- **Task brief**
Could you set down, word for word, the lines of the listing below from the line with "Ξενοκράτειο | 9/8" to the line with "اکتبر 9, 2016", both included, leaving out the pictures?

- **Data to process**
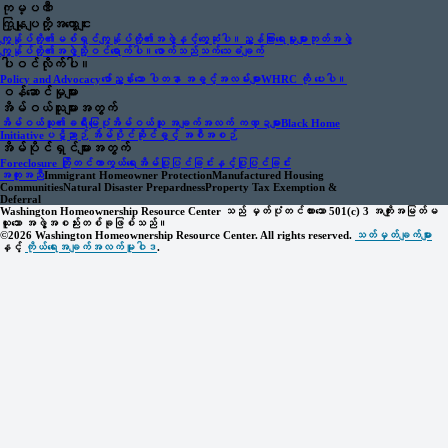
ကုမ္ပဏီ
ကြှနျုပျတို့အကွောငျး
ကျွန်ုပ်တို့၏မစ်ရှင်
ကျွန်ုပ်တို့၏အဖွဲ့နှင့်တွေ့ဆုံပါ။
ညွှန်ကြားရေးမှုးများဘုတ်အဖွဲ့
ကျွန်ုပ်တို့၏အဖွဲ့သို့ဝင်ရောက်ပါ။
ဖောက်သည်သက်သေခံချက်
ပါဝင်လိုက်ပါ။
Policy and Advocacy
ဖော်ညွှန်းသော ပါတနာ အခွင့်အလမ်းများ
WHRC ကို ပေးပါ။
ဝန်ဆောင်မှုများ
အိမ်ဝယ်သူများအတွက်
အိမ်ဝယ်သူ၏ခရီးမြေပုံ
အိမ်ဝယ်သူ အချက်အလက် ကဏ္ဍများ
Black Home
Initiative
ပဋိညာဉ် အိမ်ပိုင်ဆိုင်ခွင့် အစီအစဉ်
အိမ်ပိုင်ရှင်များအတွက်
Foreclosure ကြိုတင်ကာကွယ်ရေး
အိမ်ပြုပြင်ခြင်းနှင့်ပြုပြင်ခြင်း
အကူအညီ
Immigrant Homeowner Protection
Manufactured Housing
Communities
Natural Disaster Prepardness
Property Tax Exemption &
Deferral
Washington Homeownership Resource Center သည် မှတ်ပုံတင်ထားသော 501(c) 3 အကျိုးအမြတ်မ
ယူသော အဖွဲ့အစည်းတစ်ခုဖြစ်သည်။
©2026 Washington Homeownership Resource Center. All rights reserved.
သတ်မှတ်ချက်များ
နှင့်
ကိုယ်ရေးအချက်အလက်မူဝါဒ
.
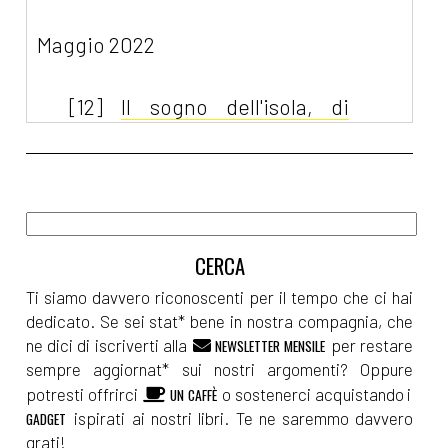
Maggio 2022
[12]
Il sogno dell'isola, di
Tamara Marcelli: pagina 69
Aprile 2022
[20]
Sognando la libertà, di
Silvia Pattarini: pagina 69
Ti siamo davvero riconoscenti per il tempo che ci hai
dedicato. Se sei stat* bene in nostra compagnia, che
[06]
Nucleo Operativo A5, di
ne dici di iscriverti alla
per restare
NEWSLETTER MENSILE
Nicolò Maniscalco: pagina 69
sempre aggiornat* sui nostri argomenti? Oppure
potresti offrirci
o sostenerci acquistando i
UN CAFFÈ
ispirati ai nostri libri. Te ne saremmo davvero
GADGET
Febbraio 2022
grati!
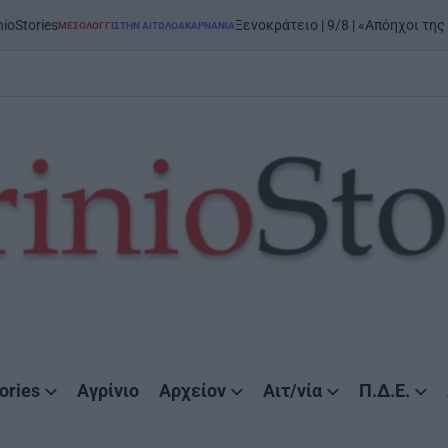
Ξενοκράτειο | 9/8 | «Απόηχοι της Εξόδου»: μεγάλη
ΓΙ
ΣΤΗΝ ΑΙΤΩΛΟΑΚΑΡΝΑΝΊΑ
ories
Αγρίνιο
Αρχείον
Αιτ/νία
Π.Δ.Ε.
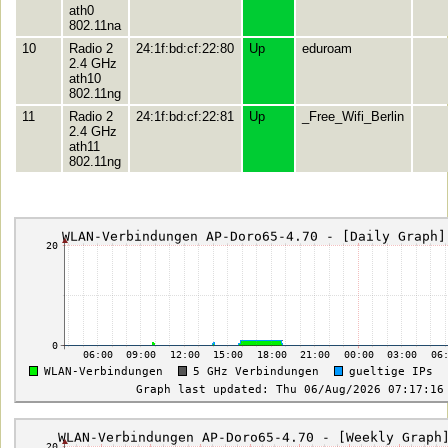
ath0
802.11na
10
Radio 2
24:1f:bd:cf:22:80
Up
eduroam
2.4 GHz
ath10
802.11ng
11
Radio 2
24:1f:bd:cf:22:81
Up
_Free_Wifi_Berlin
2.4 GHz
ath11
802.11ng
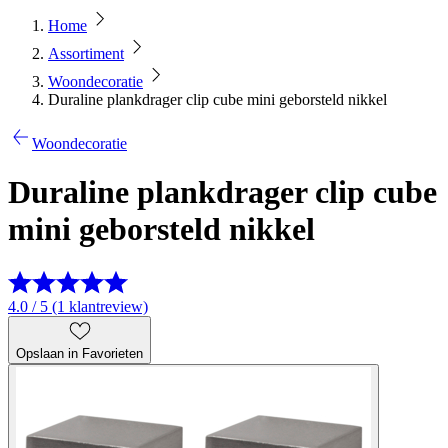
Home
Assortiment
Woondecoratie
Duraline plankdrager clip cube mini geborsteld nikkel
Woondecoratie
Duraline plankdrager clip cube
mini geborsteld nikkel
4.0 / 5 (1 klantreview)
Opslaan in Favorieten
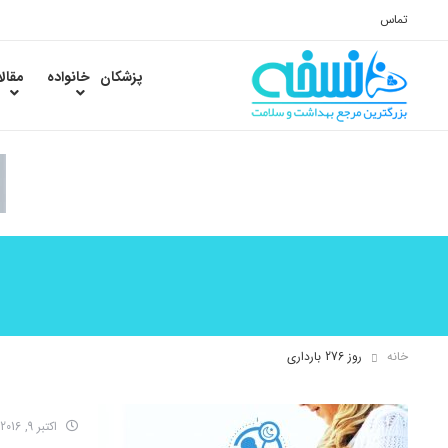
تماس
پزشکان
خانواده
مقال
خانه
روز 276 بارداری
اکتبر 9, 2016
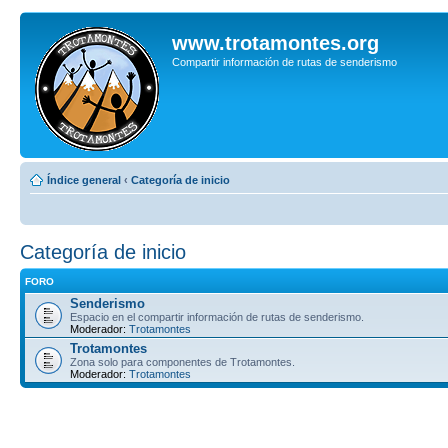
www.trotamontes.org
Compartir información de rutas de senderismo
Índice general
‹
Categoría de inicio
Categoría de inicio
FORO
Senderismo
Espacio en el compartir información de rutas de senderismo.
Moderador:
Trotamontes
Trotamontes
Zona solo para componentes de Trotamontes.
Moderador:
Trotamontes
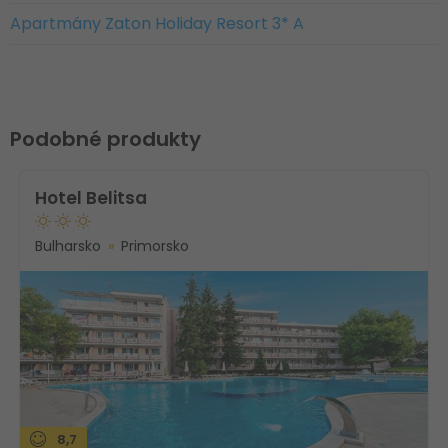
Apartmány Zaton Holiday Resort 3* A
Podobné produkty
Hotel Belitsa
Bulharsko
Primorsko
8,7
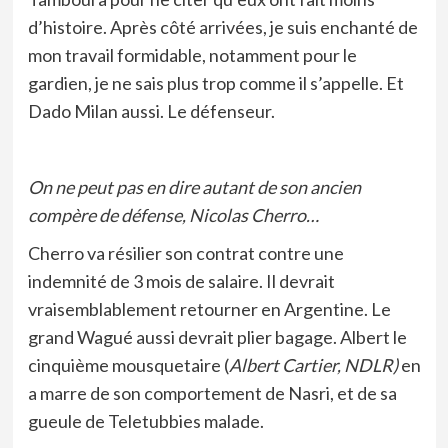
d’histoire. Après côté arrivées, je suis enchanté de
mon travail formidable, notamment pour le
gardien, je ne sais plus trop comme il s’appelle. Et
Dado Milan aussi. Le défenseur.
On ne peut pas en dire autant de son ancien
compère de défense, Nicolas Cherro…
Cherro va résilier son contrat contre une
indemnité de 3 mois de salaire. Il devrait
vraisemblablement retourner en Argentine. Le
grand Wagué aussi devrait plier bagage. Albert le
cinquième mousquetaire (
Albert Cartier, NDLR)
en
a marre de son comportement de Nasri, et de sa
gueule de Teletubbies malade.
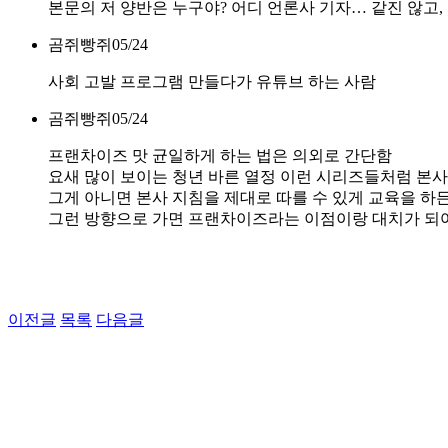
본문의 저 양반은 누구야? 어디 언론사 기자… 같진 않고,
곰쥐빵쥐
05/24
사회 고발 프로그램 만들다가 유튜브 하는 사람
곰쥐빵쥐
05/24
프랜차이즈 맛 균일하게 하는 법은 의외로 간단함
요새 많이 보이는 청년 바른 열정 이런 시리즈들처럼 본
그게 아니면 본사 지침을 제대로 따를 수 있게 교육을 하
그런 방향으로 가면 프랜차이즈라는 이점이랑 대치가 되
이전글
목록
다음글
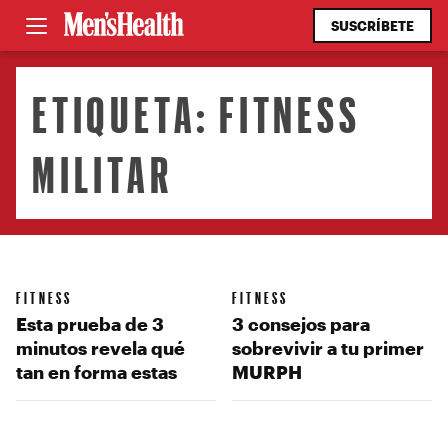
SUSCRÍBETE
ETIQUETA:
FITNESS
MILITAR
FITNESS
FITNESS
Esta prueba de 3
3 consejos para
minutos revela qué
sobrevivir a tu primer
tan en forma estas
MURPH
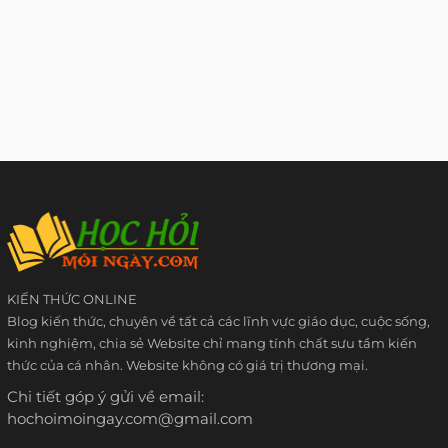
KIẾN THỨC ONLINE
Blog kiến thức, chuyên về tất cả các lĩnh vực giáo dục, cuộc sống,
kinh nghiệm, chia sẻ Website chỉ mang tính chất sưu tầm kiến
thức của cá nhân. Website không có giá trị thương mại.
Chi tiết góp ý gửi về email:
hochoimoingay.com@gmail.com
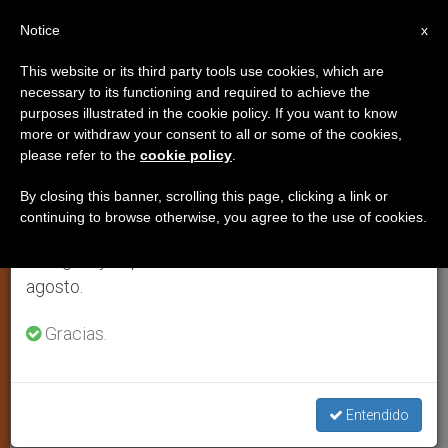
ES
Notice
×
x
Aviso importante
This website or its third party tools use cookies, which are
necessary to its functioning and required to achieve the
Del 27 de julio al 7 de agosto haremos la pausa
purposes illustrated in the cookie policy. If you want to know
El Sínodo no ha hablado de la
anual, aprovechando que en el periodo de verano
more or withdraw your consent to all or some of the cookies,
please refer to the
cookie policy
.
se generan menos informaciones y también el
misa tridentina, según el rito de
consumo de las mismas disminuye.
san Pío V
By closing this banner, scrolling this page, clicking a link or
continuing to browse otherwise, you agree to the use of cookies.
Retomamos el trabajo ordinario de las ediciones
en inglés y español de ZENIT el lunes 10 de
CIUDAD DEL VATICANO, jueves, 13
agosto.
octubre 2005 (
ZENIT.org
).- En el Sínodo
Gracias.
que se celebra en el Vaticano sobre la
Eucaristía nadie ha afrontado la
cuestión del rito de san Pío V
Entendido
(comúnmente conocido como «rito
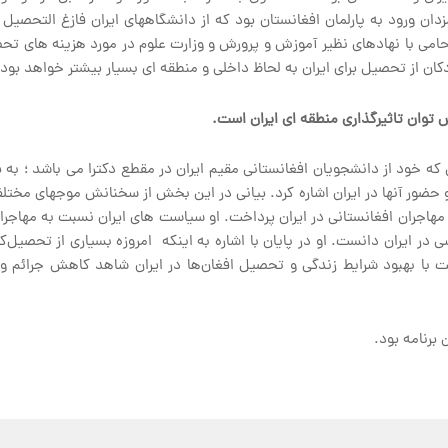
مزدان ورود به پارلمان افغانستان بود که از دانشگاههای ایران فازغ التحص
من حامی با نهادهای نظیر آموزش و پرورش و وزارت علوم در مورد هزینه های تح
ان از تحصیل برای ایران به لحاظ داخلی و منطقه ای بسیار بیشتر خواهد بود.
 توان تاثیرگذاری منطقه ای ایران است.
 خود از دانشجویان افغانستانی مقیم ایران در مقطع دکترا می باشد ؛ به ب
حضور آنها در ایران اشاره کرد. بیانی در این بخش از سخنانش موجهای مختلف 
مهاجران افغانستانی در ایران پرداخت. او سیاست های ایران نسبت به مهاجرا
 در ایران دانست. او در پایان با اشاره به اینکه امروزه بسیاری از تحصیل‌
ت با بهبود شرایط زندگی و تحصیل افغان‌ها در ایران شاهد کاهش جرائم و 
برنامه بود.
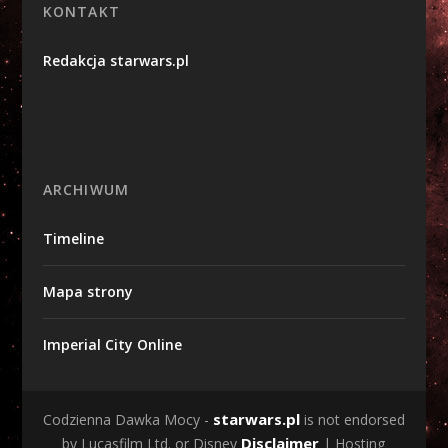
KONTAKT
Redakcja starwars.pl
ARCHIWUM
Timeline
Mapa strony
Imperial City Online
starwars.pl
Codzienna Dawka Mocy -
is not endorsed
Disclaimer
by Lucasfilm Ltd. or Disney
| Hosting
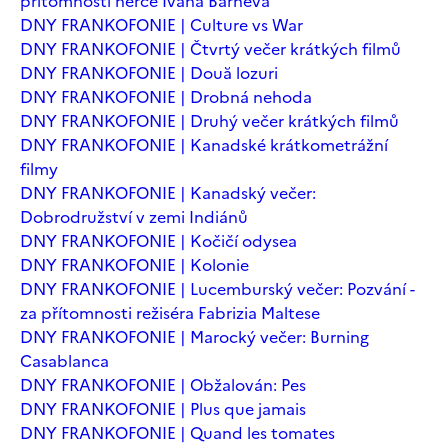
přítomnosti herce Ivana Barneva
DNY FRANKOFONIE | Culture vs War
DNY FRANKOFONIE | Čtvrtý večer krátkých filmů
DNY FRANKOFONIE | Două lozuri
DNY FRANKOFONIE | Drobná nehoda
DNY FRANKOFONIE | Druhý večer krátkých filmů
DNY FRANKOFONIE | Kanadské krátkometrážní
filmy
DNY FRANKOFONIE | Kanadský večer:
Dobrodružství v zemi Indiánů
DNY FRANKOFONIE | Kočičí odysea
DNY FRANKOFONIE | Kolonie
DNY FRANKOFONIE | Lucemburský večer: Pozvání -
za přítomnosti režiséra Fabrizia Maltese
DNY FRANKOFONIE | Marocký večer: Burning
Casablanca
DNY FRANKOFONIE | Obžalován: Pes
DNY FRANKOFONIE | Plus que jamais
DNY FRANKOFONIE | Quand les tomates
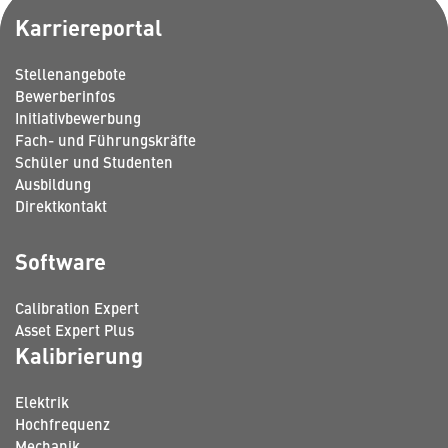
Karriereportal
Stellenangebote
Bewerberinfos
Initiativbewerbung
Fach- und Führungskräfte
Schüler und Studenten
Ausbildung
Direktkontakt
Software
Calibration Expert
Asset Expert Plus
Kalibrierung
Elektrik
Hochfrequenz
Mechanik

- **Solution for this task**
Ξενοκράτειο | 9/8 | «Απόηχοι της Εξόδου»: μεγάλη
ΓΙ
ΣΤΗΝ ΑΙΤΩΛΟΑΚΑΡΝΑΝΊΑ
ories
Αγρίνιο
Αρχείον
Αιτ/νία
Π.Δ.Ε.
ath0
802.11na
10
Radio 2
24:1f:bd:cf:22:80
Up
eduroam
2.4 GHz
ath10
802.11ng
11
Radio 2
24:1f:bd:cf:22:81
Up
_Free_Wifi_Berlin
2.4 GHz
ath11
802.11ng
Home
Assortiment
Woondecoratie
Duraline plankdrager clip cube mini geborsteld nikkel
Woondecoratie
Duraline plankdrager clip cube
mini geborsteld nikkel
4.0 / 5 (1 klantreview)
Opslaan in Favorieten
تماس
پزشکان
خانواده
مقال
خانه
روز 276 بارداری
اکتبر 9, 2016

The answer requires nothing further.